In an enlightening discussion today at the Energy Conclave 2017, Piyush Goyal (MoS Power, Coal & RE) and Dharmendra Pradhan (MoS Petroleum & Natural Gas) talked about power being a significant part of India’s diplomatic efforts.
“Bhutan and Nepal have tremendous potential for hydro power, but they do not have enough consumption or load”, said Mr. Pradhan. Thus these countries are unable to economically develop hydel power plants just to cater to their own consumption as they will be very small in capacity. He mentioned that there are discussions India would use it’s resources and technological prowess to build power plants in these countries. Part of the power from such generators would then cater to demand in India resulting in bilateral benefits.
Mr. Pradhan also talked about the proposed project of building an LNG fired power plant and refinery in Sri Lanka and how plans were underway for laying an under-sea pipe line between the two countries. Excerpts from a recently signed MoU between India and Sri Lanka are as below:
- To set up a Liquefied Natural Gas (LNG) fired 500 Megawatts capacity LNG Power Plant as well as LNG Terminal/Floating Storage Regasification Unit (FSRU) in Kerawalapitiya.
- India to assist Sri Lanka in the enhanced usage of Natural Gas including the setting up of piped gas distribution system in Colombo and in suburban areas in Sri Lanka; conversion of fuel-based power plants to LNG power plants, jointly with the Ceylon Petroleum Corporation (CPC).
- To set up a 50 MW (extendable to 100 MW) Solar Power Plant in Sampur.
These economic ties based on power projects will ensure strong co-operation between India and Sri Lanka and is also seen as a way to counteract China’s influence in South East Asia- as China has recently become the largest investor in the island country’s economy.
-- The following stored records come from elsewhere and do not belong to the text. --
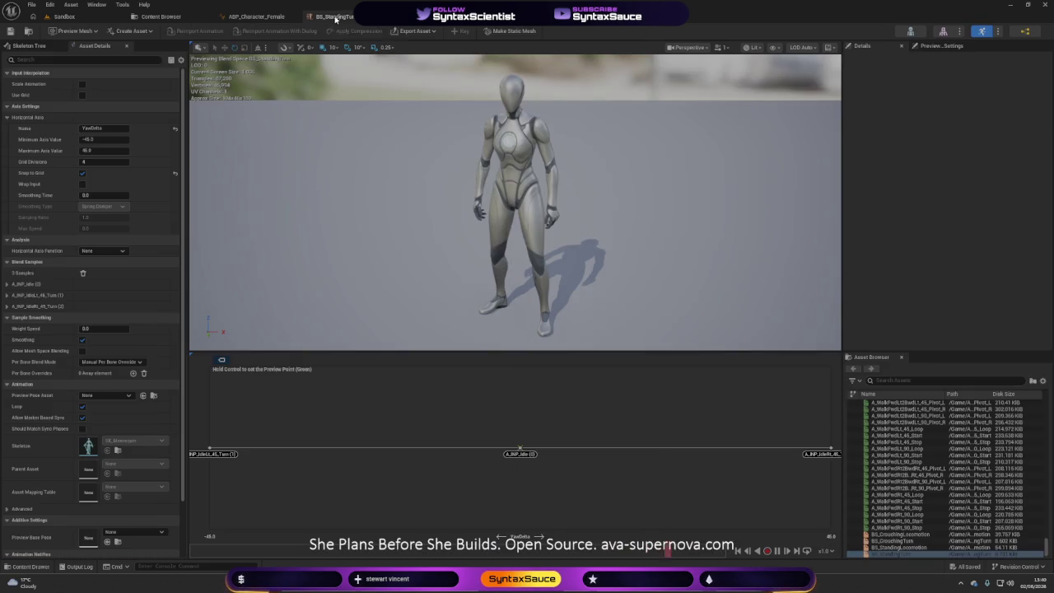
- Close BS_StandingTurn and inspect the Idle state's Layered blend per bone node settings
left_click(354, 17)
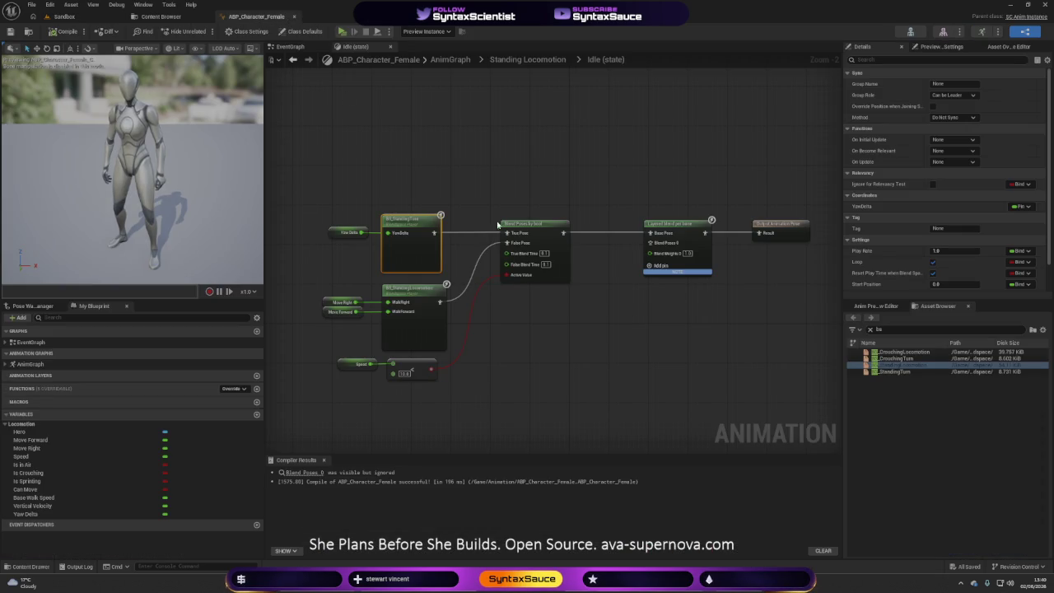
mouse_move(681, 390)
left_mouse_down()
mouse_move(679, 357)
mouse_move(700, 327)
left_mouse_up()
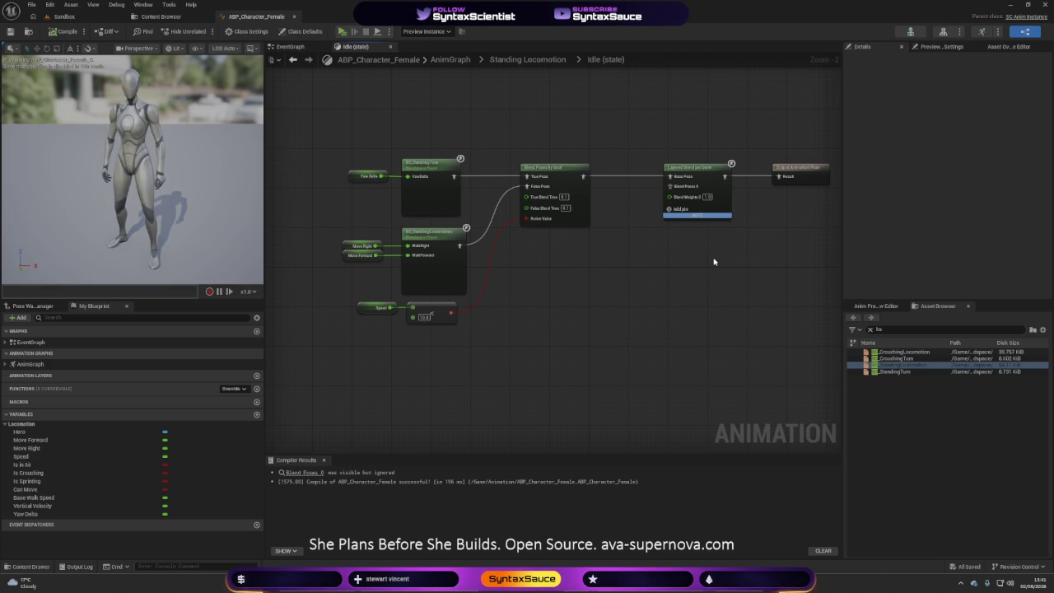
left_click(698, 188)
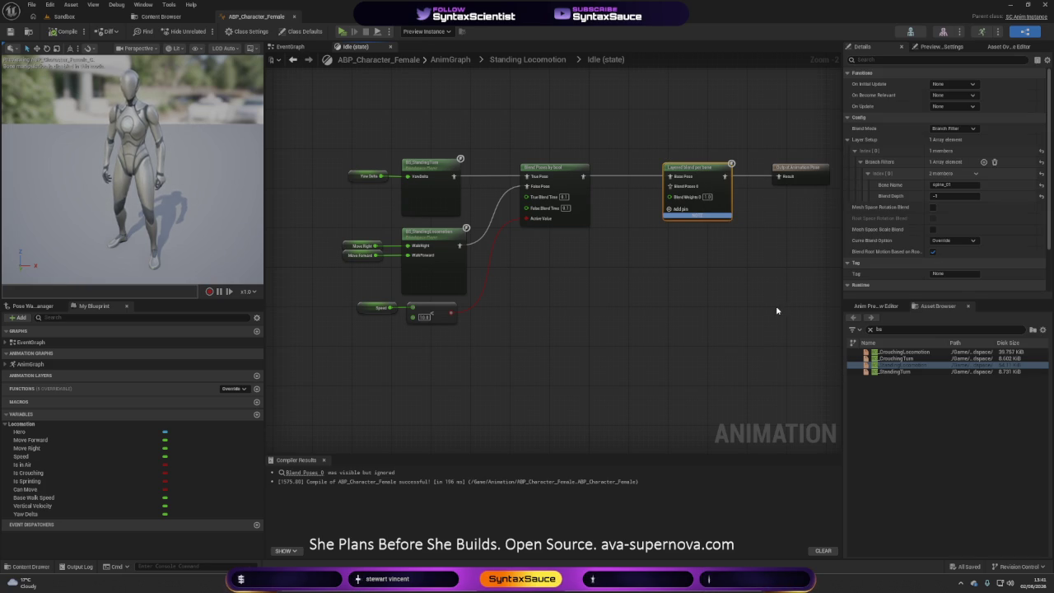
left_click(690, 342)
Another neighbour, Bangladesh is already importing 660 MW of power from India. There are further talks for India to export natural gas to Bangladesh. Similar discussions are underway with Myanmar.
Thus it is clear that India is using it ability to invest and expertise in energy to forge new links and relationships with it’s neighbors. This will undoubtedly strengthen the country’s position in Asia and also propel the position of domestic companies such as NTPC and ONGC as multi-nationals.
I am reminded of a quote by a retired army officer that I had heard when I had just entered the solar industry.
While emphasizing the importance of solar power in an increasingly power hungry world, he said,
“In the future wars would be fought over energy.”
I’m happy to observe that India is setting a shining precedent of how, peace can be bred through energy instead.